Realizamos inicialmente uma necessária revisão bibliográfica, a qual nos proporcionou maior

consistência nas bases teóricas e na definição das categorias-chave de análise, tais como

capital comercial, reestruturação produtiva, formação profissional e estratégias formativas,

possibilitando a apreensão da dinâmica econômica e social do segmento dos supermercados

no ramo do comércio.

Em seguida realizamos entrevistas com os gerentes de recursos humanos dos

supermercados, estes apresentados como os definidores da política de recrutamento, formação

profissional e promoção funcional, levantando dados sobre questões vinculadas ao processo

de trabalho. Selecionamos descritores capazes de permitir uma caracterização aproximada da

complexa realidade vivenciada pelos supermercados.

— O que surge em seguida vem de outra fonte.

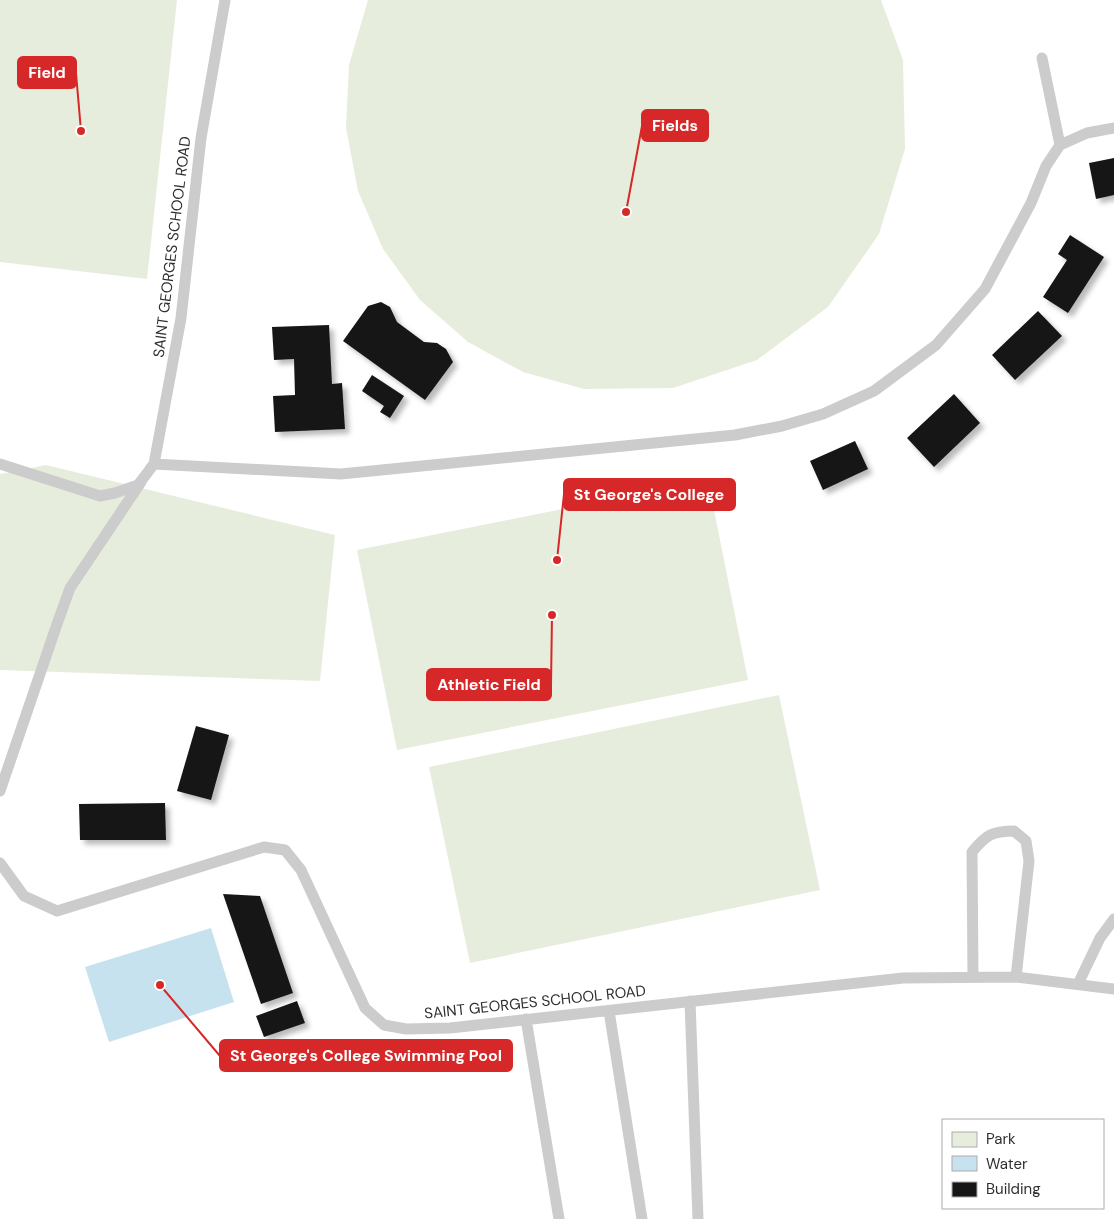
<svg xmlns="http://www.w3.org/2000/svg" width="1114" height="1219" font-family="'DM Sans',sans-serif">
<defs>
<filter id="shadow"><feDropShadow dx="4.5" dy="4.5" stdDeviation="2.5" flood-color="#0004"/></filter>
</defs>
<rect width="100%" height="100%" fill="#fff"/>
<!-- green -->
<path fill="#e7eddc" d="M0 0H177L147 279 0 262Z
M368 0H881L903 60 905 149 879 234 828 307 757 360 673 388 584 389 523 372 468 342 420 300 383 249 358 191 346 128 349 65Z
M46 465 335 535 320 681 0 670V474Z
M708 480 748 680 397 750 357 550Z
M779 695 820 890 470 963 429 767Z"/>
<!-- water -->
<path fill="#c7e2ef" d="M211 928 234 1002 109 1042 85 967Z"/>
<!-- building -->
<path fill="#161616" filter="url(#shadow)" d="M1114 158V195L1096 199 1089 163Z
M1070 235 1104 257 1068 313 1043 297 1067 260 1058 254Z
M381 302 390 307 397 322 424 342 437 343 446 349 453 362 425 400 343 341 368 306Z
M1038 311 1062 336 1015 380 992 355Z
M329 325 332 384 342 383 345 429 275 432 273 396 295 395 294 359 274 360 272 327Z
M372 375 404 396 390 418 380 412 384 406 362 391Z
M954 394 980 423 934 467 907 438Z
M855 441 868 469 823 490 810 461Z
M196 726 229 735 211 800 177 791Z
M165 803 166 840H80L79 804Z
M223 894 260 896 293 993 261 1004Z
M297 1001 305 1023 264 1037 256 1016Z"/>
<g fill="none" stroke-linecap="round" stroke-linejoin="round">
<!-- service -->
<path stroke="#ccc" stroke-width="11" d="M1042 58 1060 145
M0 464 100 496 115 493 138 485 154 464 341 474 735 435 782 426 823 414 874 391 936 345 985 289 1031 203 1046 166 1060 145 1087 133 1114 128
M150 469 154 464 181 318 201 138 225 0
M0 791 56 627 70 588 141 482
M0 863 24 896 57 911 264 847 285 850 301 870 365 1008 384 1025 406 1029 450 1028 903 978 1016 977 1114 989
M973 977 972 852C986 835 992 831 1014 831L1026 841 1029 861 1016 977
M1078 984 1100 938 1114 919
M690 1001 698 1219
M609 1011 642 1219
M526 1019 559 1219"/>
</g>
<g text-anchor="middle" dominant-baseline="central" stroke-width="5" stroke-linejoin="round" paint-order="stroke">
<!-- street labels -->
<g font-size="15" fill="#2f2f2f" stroke="#fff">
<text transform="translate(172 247) rotate(-83)">SAINT GEORGES SCHOOL ROAD</text>
<text transform="translate(535 1002) rotate(-6)">SAINT GEORGES SCHOOL ROAD</text>
</g>
</g>
<!-- callouts -->
<path fill="none" stroke="#d62828" stroke-width="2" d="M81 131L76 73M626 212L642 126M557 560L564 494M552 615L551 685M160 985L220 1056"/>
<g fill="#d62828" stroke="#fff" stroke-width="2">
<circle cx="81" cy="131" r="5"/>
<circle cx="626" cy="212" r="5"/>
<circle cx="557" cy="560" r="5"/>
<circle cx="552" cy="615" r="5"/>
<circle cx="160" cy="985" r="5"/>
</g>
<g fill="#d62828" stroke="#d62828" stroke-width="2">
<rect x="18" y="57" width="58" height="31" rx="5"/>
<rect x="642" y="110" width="66" height="31" rx="5"/>
<rect x="564" y="479" width="171" height="31" rx="5"/>
<rect x="427" y="669" width="124" height="31" rx="5"/>
<rect x="220" y="1040" width="292" height="31" rx="5"/>
</g>
<g font-size="16" text-anchor="middle" font-weight="bold" fill="#fff">
<text x="47" y="78">Field</text>
<text x="675" y="131">Fields</text>
<text x="649" y="500">St George's College</text>
<text x="489" y="690">Athletic Field</text>
<text x="366" y="1061">St George's College Swimming Pool</text>
</g>
<!-- legend -->
<rect x="942" y="1119" width="162" height="90" fill="#ffffff" stroke="#acacac"/>
<rect x="952" y="1132" width="25" height="15" fill="#e7eddc" stroke="#acacac"/>
<text x="986" y="1144" font-size="15" fill="#2f2f2f">Park</text>
<rect x="952" y="1156" width="25" height="15" fill="#c7e2ef" stroke="#acacac"/>
<text x="986" y="1169" font-size="15" fill="#2f2f2f">Water</text>
<rect x="952" y="1182" width="25" height="15" fill="#161616" stroke="#acacac"/>
<text x="986" y="1194" font-size="15" fill="#2f2f2f">Building</text>
</svg>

As entrevistas enquadravam-se no

formato semi-estruturado para termos a necessária flexibilidade no trato das idiossincrasias

próprias dos encontros humanos, porém sem nos distanciarmos do esquema básico de

questões que respondiam ao problema central da pesquisa; com essas entrevistas queríamos

captar as “impressões” e “entendimentos” dos sujeitos envolvidos com as transformações

organizacionais e com as políticas de formação profissional deste específico nicho do mundo

do trabalho.

Realizamos ainda algumas visitas à Associação Paraense de Supermercados

(Aspas) a fim de coletar informações sobre as políticas desenvolvidas pelo setor no atual

contexto competitivo, especificamente as relacionadas à reestruturação produtiva e a

formação dos trabalhadores, tudo isso para definir com maior exatidão o rumo a ser dado à

investigação assim como para definir as técnicas de pesquisa.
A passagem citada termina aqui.